Suspects 'not ideologically linked to Islamism'
In this lightly more nebulous way, swathes of youngsters, Muslims and non-Muslims alike, have been radicalized to the Islamist worldview, Rafiq explained.
The four are being tried for arson with intent to endanger life and not terrorism. The definition of terrorism in the UK is the use or support of violence or harm or threat to advance an ideological or a political position.
Rafiq argues that the four suspects are not ideologically linked to Islamism, but are nevertheless victims of it.
“I suspect highly these guys are victims of Islamism beyond Islamists and Islam in this case, because it happens in Muslims. They have been radicalized to a certain extent.”
Rafiq said he does not believe this radicalization took place in mosques, as it may have done a decade ago.
“Radicalization can still happen in some mosques, for sure. But really, it’s on Telegram, WhatsApp, X, Instagram, TikTok, that’s where the action is.”
Their lack of ideology is further evidenced by their amateur tactics. For example, in the text in one of their videos claiming an attack, the group uses the word ‘Israel.’
“No Islamist organization would use the word Israel. They would use occupied territories or Palestine, because it’s blasphemous for them to actually, even in writing, recognize the state of Israel.” For this reason, Rafiq says he “guarantees” this was written by AI.
“Maybe they’re linked to the IRGC, maybe they’re not, but I don’t believe they have a command and control structure.”

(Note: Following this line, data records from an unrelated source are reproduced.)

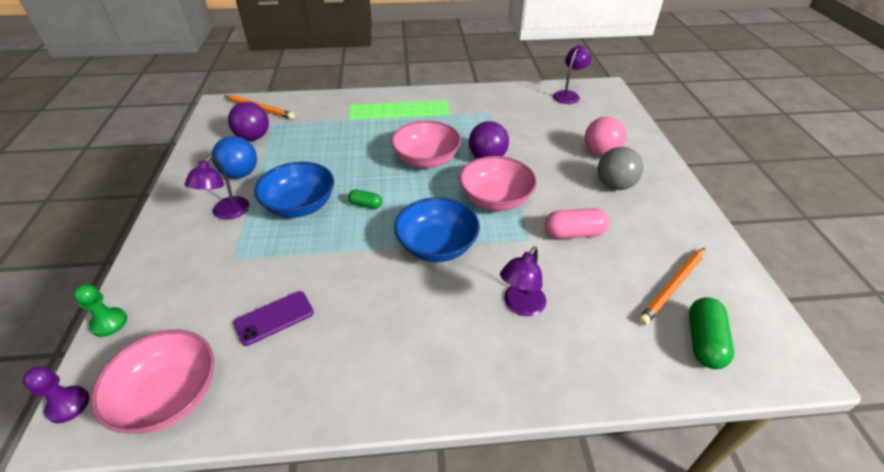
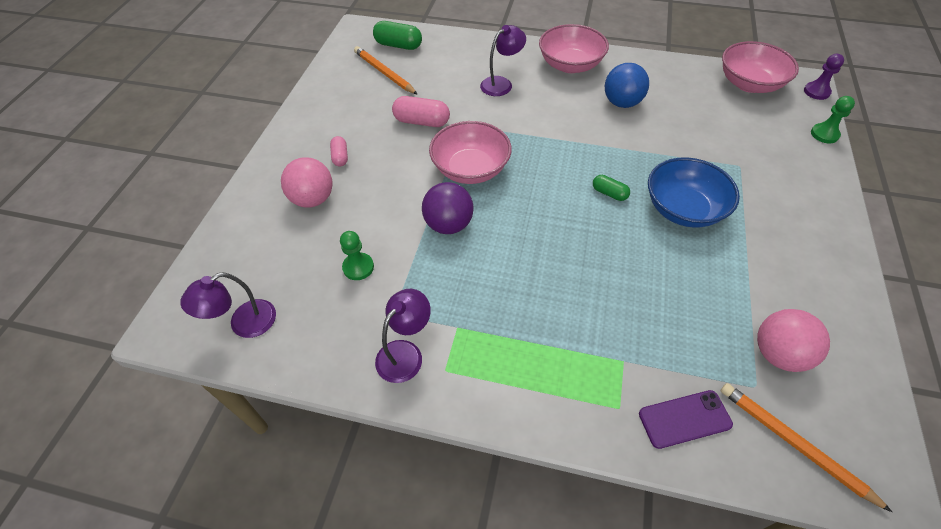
camera: 160 degrees left, 10 degrees up
(227, 213) = (766, 218): purple lamp -> purple lamp (405, 353)
(240, 174) = (771, 276): blue ball -> blue ball (622, 103)
(253, 137) = (778, 354): purple ball -> pink ball
(274, 318) = (689, 112): purple phone -> purple phone (684, 419)
(426, 159) = (524, 241): pink bowl -> pink bowl (570, 65)
(437, 246) = (548, 137): blue bowl -> none
(529, 126) = (358, 267): none -> green pawn
(614, 185) = (340, 157): grey ball -> pink capsule
(672, 287) = (384, 73): orange pencil -> orange pencil turned 105 degrees counterclockwise
(703, 341) = (398, 45): green capsule -> green capsule turned 75 degrees clockwise

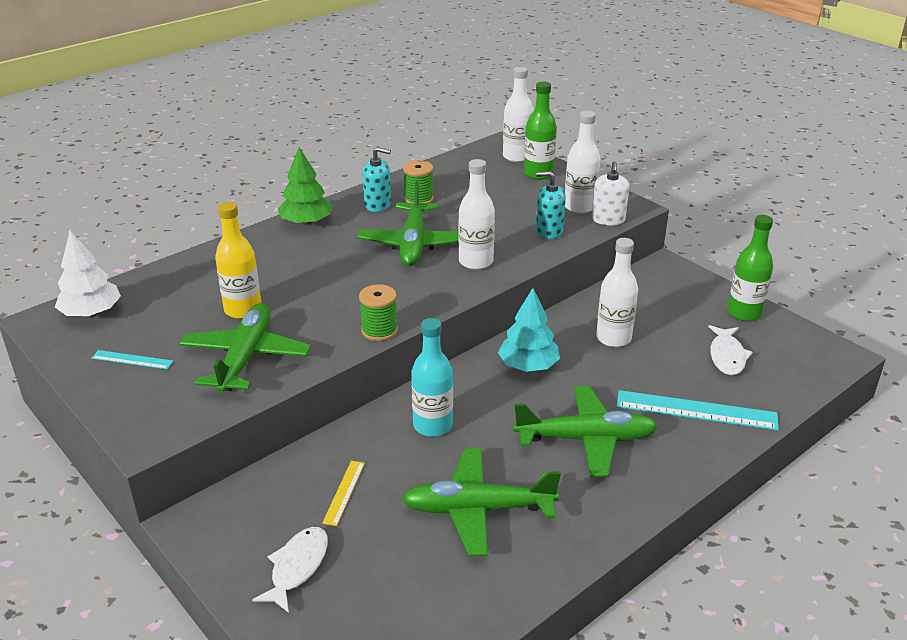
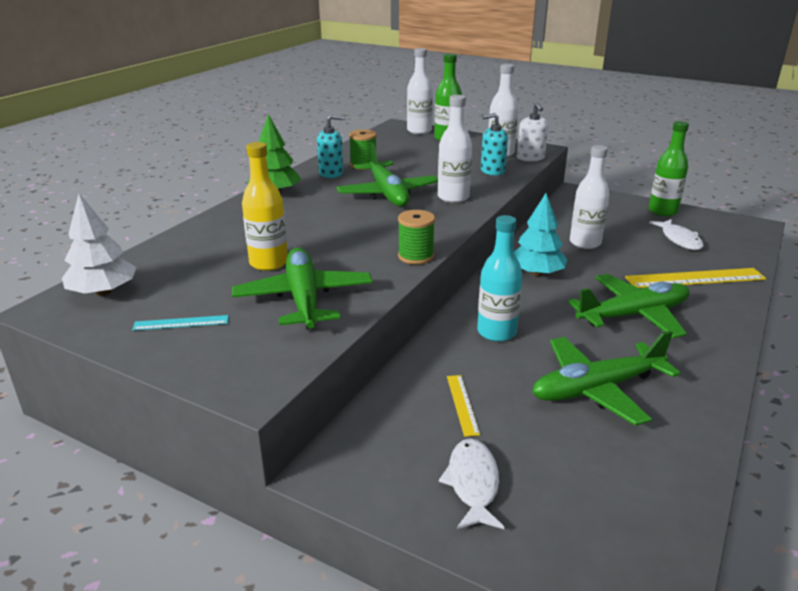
camera: 20 degrees left, 5 degrees down
(696, 410) = (695, 278): turquoise ruler -> yellow ruler

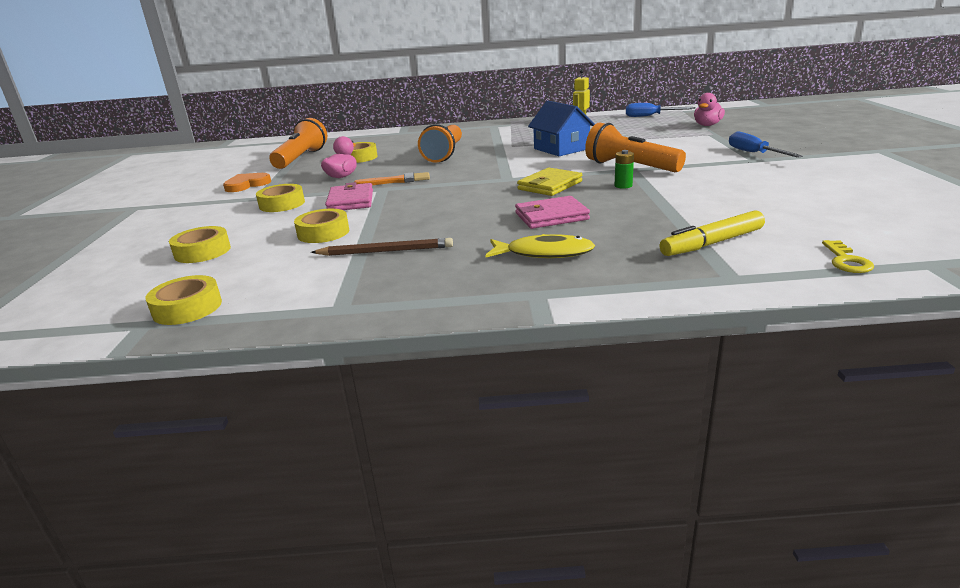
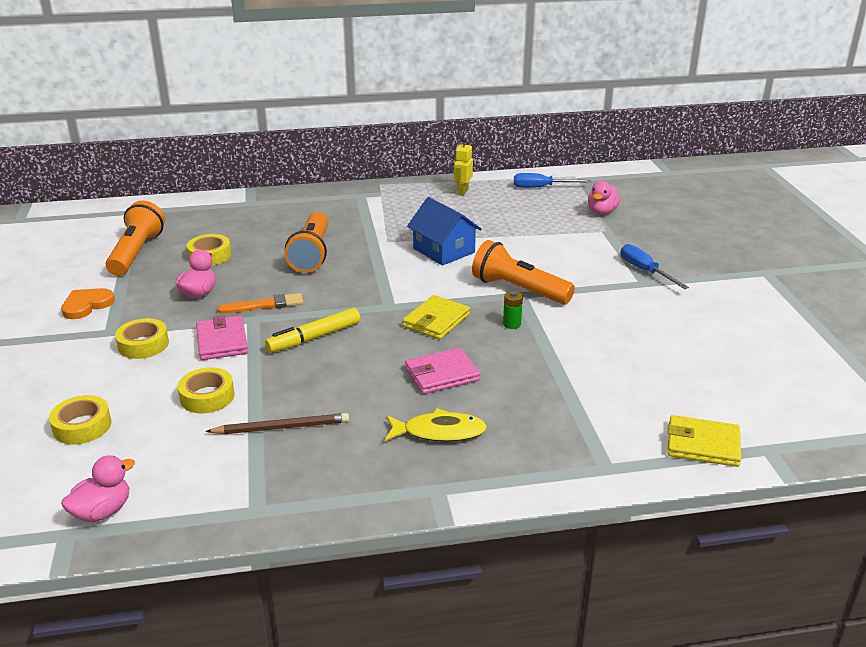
camera: 10 degrees left, 5 degrees up
(187, 308) = (102, 511): yellow tape -> pink duck
(711, 243) = (592, 419): yellow marker -> yellow marker (314, 337)
(846, 261) = (702, 444): yellow key -> yellow wallet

In terms of what needs to be done, Rafiq said civil society needs to band together, recognize, and “understand what this Islamism beyond Islamist and Islamic ideology is all about and set up in different walks of life to combat it.”
While the radicalization process has evolved, Rafiq insists that “we need to stand up to this Islamist worldview in the same way that we will stand up against fascism and communism,” before it escalates further.